[Source records]

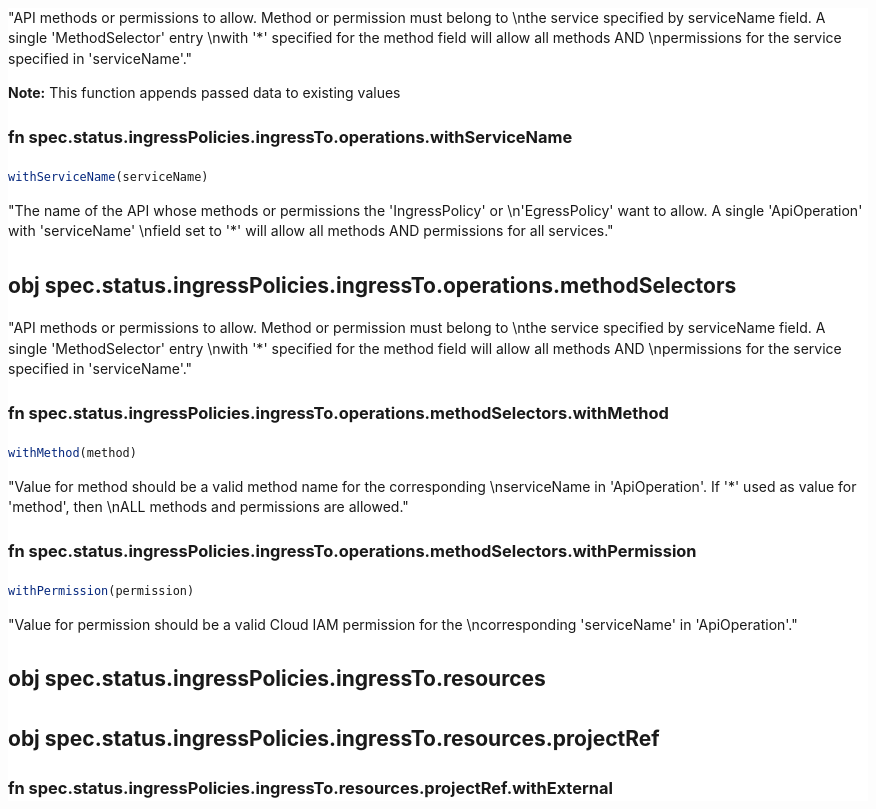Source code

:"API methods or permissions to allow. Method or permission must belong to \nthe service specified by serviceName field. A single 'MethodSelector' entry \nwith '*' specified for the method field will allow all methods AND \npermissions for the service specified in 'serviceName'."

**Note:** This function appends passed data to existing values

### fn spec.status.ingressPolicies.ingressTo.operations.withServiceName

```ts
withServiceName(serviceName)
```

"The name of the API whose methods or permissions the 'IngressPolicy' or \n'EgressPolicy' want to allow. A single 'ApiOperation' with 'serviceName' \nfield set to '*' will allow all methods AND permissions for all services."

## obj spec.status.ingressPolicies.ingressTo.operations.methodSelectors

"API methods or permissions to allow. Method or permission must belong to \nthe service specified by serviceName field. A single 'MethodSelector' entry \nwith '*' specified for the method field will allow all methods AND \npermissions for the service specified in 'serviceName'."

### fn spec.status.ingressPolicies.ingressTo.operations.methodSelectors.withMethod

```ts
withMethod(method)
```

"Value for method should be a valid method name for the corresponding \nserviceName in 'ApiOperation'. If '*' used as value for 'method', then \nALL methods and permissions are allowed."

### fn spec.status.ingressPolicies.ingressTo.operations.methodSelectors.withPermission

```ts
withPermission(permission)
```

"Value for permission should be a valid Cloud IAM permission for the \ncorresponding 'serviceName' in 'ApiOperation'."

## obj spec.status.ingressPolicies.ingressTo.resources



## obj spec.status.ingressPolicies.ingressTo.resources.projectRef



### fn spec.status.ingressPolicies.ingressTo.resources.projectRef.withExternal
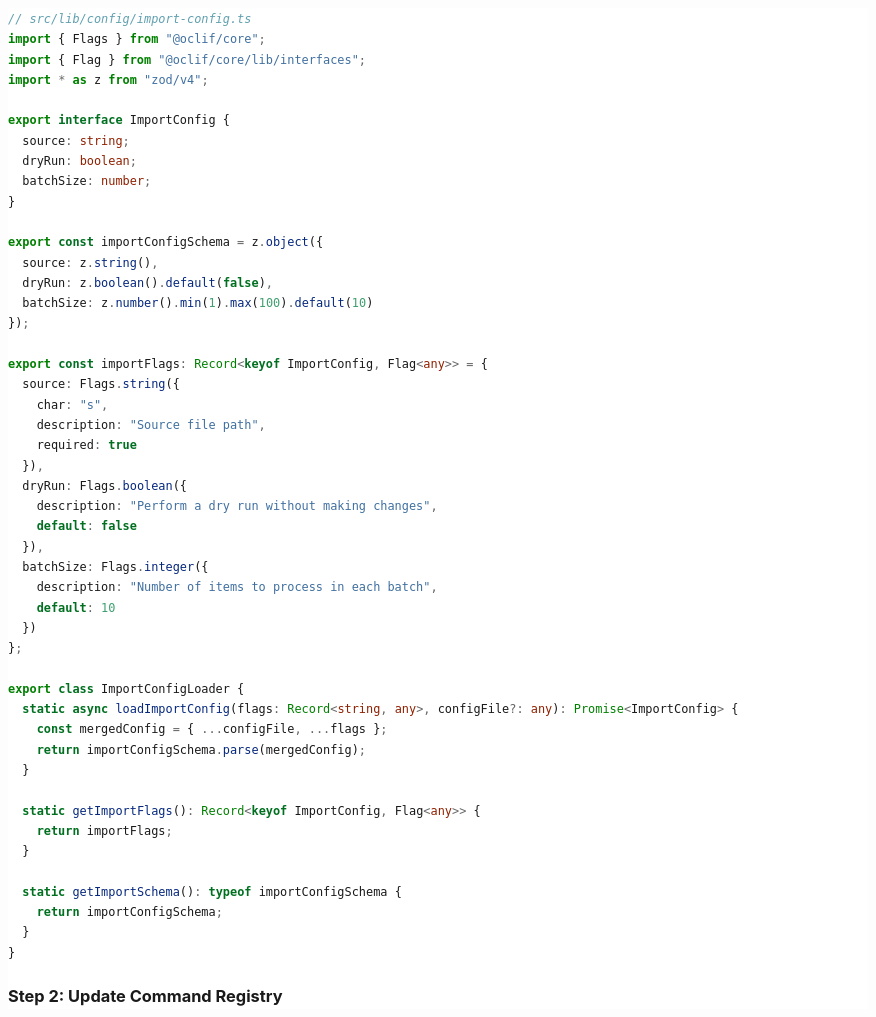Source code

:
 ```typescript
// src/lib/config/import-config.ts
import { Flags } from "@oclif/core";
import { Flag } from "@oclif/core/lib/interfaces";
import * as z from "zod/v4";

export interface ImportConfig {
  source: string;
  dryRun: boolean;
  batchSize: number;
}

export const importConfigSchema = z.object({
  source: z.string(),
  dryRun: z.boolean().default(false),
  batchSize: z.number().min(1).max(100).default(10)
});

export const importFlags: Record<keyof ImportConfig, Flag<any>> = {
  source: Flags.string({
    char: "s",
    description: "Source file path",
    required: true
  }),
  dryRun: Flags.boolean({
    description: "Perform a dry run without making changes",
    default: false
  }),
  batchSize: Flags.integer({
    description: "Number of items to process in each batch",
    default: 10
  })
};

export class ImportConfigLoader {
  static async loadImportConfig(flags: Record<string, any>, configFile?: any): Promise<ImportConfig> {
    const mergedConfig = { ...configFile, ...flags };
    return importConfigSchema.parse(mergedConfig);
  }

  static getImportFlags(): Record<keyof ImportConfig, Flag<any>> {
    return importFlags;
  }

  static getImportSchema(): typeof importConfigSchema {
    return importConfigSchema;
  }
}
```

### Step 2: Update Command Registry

- ACTION ITEM:
What is the number of lines above that contain "should"? Reply with that number only.

- OUTPUT FOR THIS TASK:
2